■ MATERIAL PROVIDED
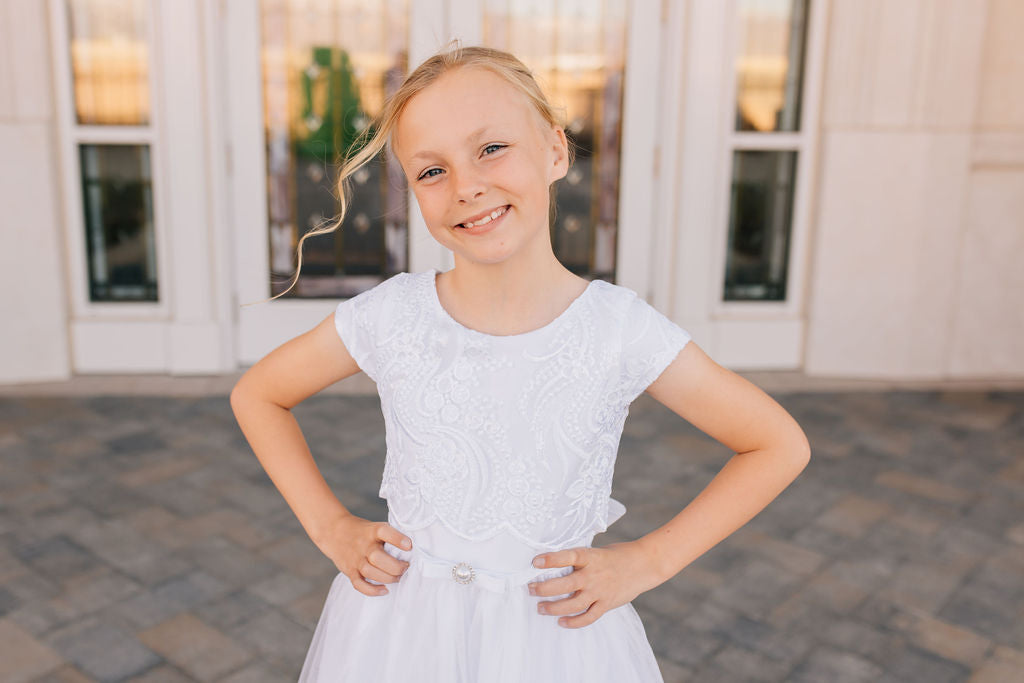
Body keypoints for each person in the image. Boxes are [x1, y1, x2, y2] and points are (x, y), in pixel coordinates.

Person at [230, 41, 811, 683]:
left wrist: (649, 561)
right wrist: (330, 527)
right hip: (399, 636)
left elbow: (777, 444)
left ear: (556, 151)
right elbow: (259, 394)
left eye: (491, 148)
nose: (467, 187)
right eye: (432, 171)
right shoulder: (392, 317)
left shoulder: (618, 329)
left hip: (556, 642)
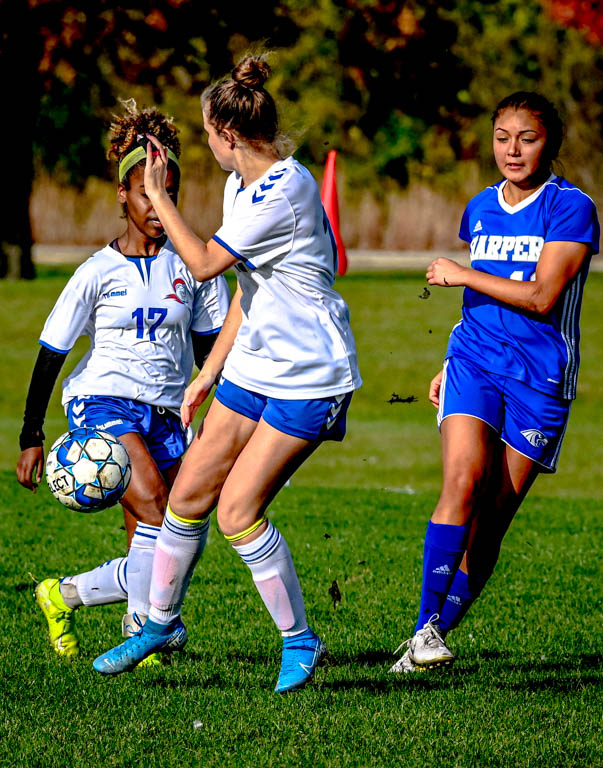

■ WHAT THE TASK REQUIRES
Copy out exactly the lines that begin at the line with "nose: (467, 187)" and end at the final line of the entries above. Leave out the pictures.

■ RESPONSE TO THE TASK
nose: (467, 187)
right eye: (432, 171)
right shoulder: (392, 317)
left shoulder: (618, 329)
left hip: (556, 642)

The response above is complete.